Polycarp, the last disciple of the Apostles, declared:
We expect to receive again our own bodies, though they be dead and cast into the earth, for we maintain that with God nothing is impossible.
Where did the Christianity get this foundational concept of a future, physical resurrection and the critical centrality of it? We got it from the same place we got over ninety percent of our doctrinal beliefs… from Judaism, our mother faith and the faith of both Yeshua and the Apostles. The concept of the resurrection is so core to Judaism, the sages teach that those who deny it will be sentenced to eternal torment in Gehinnom.
As for the minim and the informers and the scoffers, who rejected the Torah and denied the resurrection of the dead… these will go down to Gehinnom and be punished there for all generations, as it says, And they shall go forth and look upon the carcasses of the men that have rebelled against me etc. Gehinnom will be consumed but they will not be consumed, as it says, and their form shall wear away the nether world.
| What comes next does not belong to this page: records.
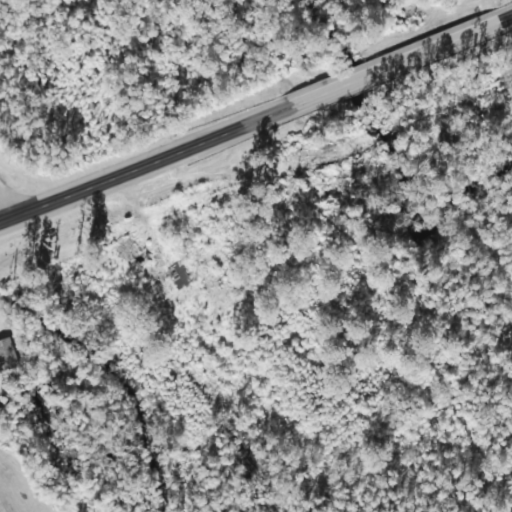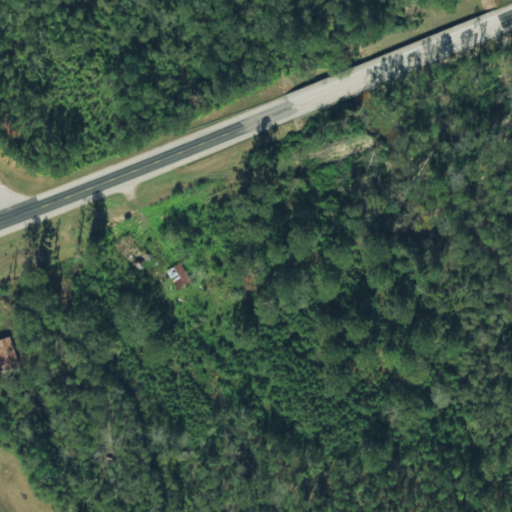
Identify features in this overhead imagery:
road: (255, 117)
road: (13, 201)
building: (178, 275)
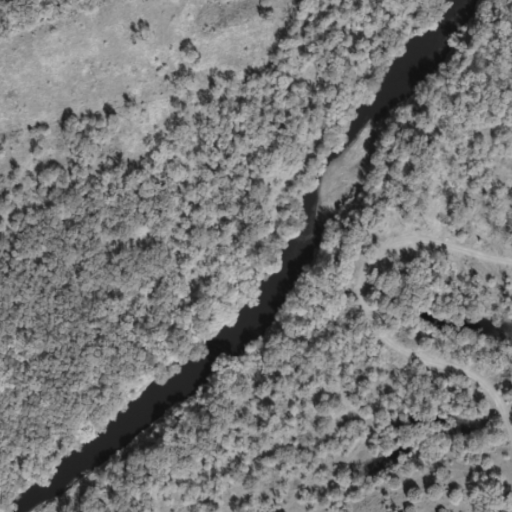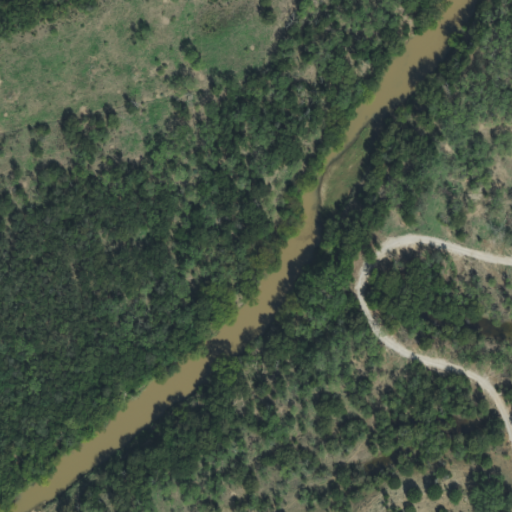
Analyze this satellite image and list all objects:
road: (144, 74)
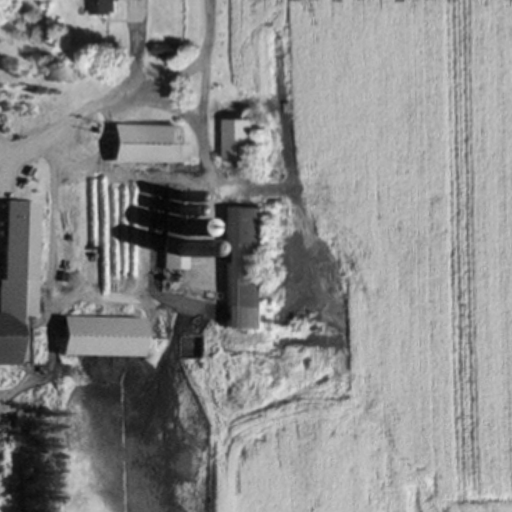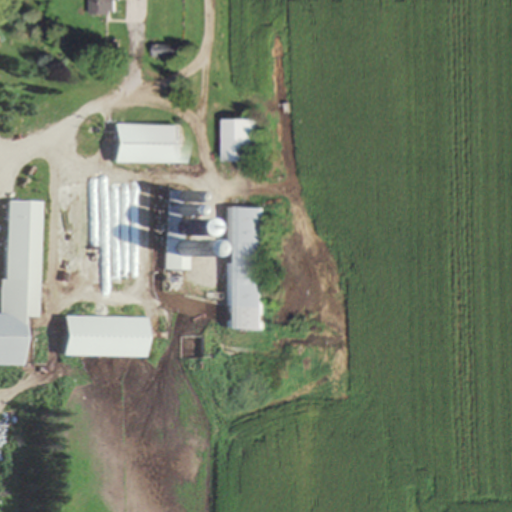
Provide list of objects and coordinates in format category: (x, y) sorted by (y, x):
building: (101, 5)
road: (74, 118)
road: (193, 118)
building: (239, 137)
building: (144, 142)
building: (242, 266)
building: (14, 271)
building: (98, 335)
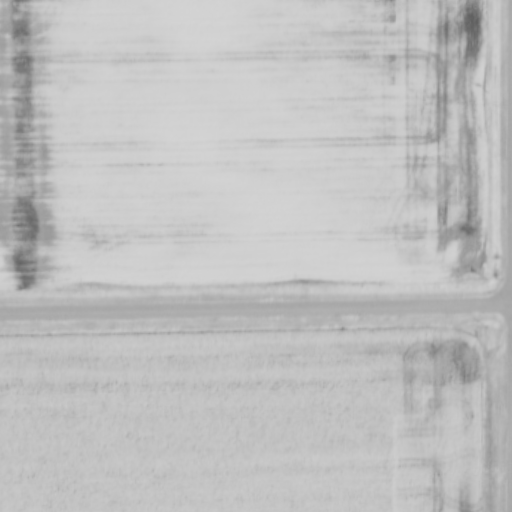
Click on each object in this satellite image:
road: (256, 312)
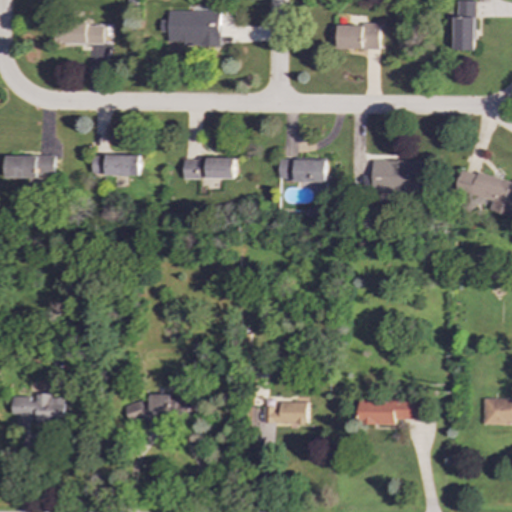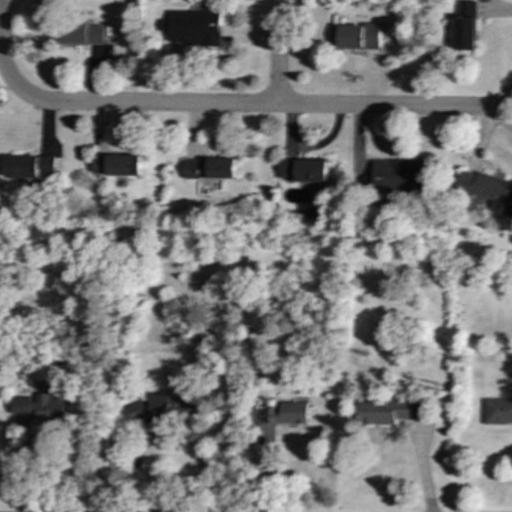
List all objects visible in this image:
building: (464, 25)
building: (465, 26)
building: (194, 28)
building: (195, 29)
building: (85, 36)
building: (358, 36)
building: (86, 37)
building: (359, 37)
road: (276, 53)
road: (218, 106)
road: (499, 119)
building: (117, 165)
building: (117, 166)
building: (31, 167)
building: (31, 167)
building: (209, 168)
building: (210, 169)
building: (303, 170)
building: (303, 170)
building: (398, 177)
building: (398, 178)
building: (487, 190)
building: (487, 190)
building: (164, 407)
building: (48, 408)
building: (164, 408)
building: (48, 409)
building: (387, 411)
building: (388, 411)
building: (497, 411)
building: (497, 411)
building: (286, 413)
building: (286, 414)
road: (428, 465)
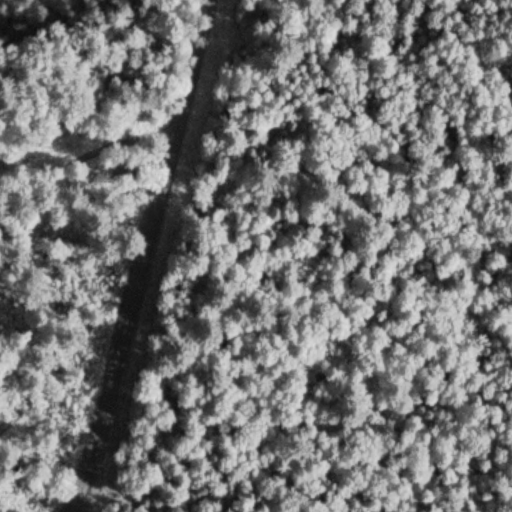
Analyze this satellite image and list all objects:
road: (85, 139)
road: (138, 256)
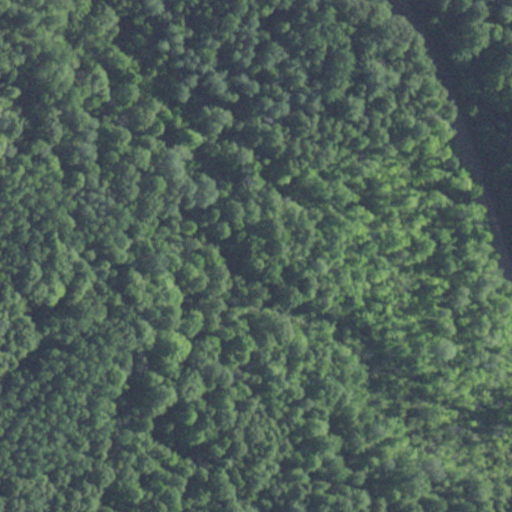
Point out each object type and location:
road: (463, 144)
park: (255, 256)
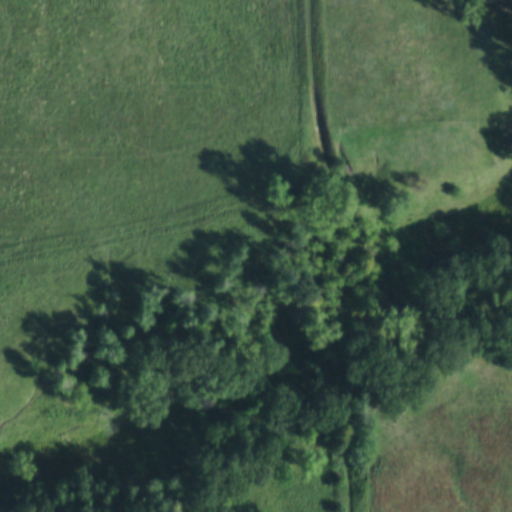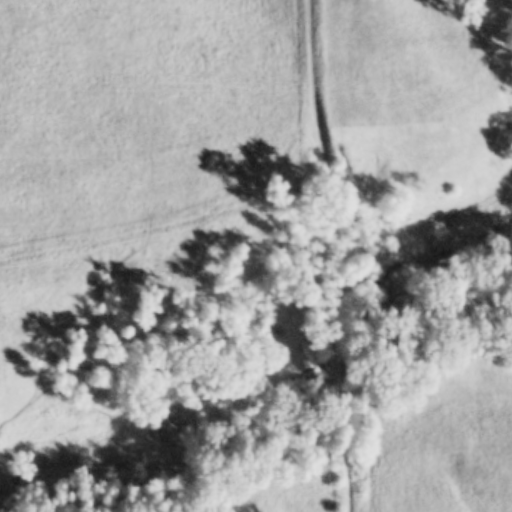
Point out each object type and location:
road: (325, 255)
As a matter of fact, the sages of the Talmud claim that even if one does not believe that the resurrection is a doctrine which originates in the Tanach (the Hebrew Scriptures, i.e. “Old Testament”) they will not inherit the World to Come. Their reasoning was as follows:
Since he denied the resurrection of the dead, therefore he shall not share in that resurrection, for in all the measures [of punishment or reward] taken by the Holy One, blessed be He, the Divine act befits the [human] deed.
They particularly had in mind the Sadducees and the Samaritans, who reject such notions. Our Master, agreed with the Pharisaic doctrine of the resurrection and rose again on the third day to prove the validity of such.